#### Exercise material

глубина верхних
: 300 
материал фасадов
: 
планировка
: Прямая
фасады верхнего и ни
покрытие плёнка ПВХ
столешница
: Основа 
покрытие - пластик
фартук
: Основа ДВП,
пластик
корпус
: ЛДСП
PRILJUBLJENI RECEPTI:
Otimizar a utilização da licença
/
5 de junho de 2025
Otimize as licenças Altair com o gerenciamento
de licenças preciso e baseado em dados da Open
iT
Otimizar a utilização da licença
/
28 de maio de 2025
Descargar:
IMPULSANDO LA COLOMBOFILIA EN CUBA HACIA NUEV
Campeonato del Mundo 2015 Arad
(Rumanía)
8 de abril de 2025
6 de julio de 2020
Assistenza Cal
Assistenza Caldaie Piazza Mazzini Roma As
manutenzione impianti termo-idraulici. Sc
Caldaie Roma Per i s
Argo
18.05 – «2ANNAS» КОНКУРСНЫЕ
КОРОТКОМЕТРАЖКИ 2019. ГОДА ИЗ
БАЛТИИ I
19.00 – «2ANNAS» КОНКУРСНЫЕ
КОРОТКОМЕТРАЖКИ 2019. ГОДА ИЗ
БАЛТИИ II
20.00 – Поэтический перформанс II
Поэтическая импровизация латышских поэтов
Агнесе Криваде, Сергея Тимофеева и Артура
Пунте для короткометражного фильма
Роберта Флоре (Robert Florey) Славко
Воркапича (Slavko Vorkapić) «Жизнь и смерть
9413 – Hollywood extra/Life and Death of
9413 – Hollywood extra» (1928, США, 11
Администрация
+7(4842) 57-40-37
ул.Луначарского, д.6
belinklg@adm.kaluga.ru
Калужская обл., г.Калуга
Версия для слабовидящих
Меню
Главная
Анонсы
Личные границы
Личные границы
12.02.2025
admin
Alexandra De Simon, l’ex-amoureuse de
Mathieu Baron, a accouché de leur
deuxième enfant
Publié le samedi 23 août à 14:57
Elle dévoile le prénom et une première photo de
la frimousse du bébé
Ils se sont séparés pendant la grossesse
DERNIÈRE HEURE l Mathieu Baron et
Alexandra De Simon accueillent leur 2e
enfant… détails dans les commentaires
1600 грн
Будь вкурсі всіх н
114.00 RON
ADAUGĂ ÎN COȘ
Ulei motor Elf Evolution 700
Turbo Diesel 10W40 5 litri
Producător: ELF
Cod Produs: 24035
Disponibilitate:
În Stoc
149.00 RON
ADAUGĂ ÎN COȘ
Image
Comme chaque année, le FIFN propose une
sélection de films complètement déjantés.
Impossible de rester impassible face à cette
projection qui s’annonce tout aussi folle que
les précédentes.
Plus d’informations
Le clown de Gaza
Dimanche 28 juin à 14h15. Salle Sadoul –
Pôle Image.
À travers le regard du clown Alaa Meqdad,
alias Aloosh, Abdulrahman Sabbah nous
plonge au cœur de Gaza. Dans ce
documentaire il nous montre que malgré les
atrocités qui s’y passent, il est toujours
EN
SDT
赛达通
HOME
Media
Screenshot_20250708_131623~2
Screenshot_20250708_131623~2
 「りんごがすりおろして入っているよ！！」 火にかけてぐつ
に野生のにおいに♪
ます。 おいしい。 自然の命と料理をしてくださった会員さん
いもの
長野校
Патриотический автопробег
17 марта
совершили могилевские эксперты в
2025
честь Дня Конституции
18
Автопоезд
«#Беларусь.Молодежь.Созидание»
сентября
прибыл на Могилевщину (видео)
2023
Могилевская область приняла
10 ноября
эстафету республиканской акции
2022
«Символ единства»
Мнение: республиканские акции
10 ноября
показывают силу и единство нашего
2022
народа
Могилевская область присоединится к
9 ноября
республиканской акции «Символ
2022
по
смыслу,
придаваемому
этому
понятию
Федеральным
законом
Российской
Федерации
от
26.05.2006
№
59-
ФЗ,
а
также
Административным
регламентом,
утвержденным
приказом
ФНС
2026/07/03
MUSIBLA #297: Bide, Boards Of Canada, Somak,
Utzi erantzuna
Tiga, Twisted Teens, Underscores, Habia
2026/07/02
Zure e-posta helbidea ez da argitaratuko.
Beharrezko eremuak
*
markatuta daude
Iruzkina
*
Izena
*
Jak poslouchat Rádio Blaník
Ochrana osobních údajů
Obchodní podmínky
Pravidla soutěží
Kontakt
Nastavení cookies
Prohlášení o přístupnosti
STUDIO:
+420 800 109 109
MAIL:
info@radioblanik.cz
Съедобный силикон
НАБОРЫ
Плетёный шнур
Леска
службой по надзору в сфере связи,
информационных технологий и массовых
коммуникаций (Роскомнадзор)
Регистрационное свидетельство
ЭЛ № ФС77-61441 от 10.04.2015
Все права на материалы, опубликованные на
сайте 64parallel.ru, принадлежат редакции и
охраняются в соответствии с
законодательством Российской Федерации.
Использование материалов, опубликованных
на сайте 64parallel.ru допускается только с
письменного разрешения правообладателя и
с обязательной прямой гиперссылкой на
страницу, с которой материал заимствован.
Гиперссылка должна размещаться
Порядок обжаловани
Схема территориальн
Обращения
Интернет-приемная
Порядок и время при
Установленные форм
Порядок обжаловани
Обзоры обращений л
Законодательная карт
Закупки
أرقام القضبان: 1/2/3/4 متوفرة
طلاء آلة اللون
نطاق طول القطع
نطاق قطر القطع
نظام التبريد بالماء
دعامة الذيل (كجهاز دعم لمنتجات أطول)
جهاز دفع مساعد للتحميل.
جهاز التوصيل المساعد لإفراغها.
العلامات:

########

_Directions for this task_
If a line in the data above holds the string "Gaza", copy it.

_Response to the exercise_
Le clown de Gaza
plonge au cœur de Gaza. Dans ce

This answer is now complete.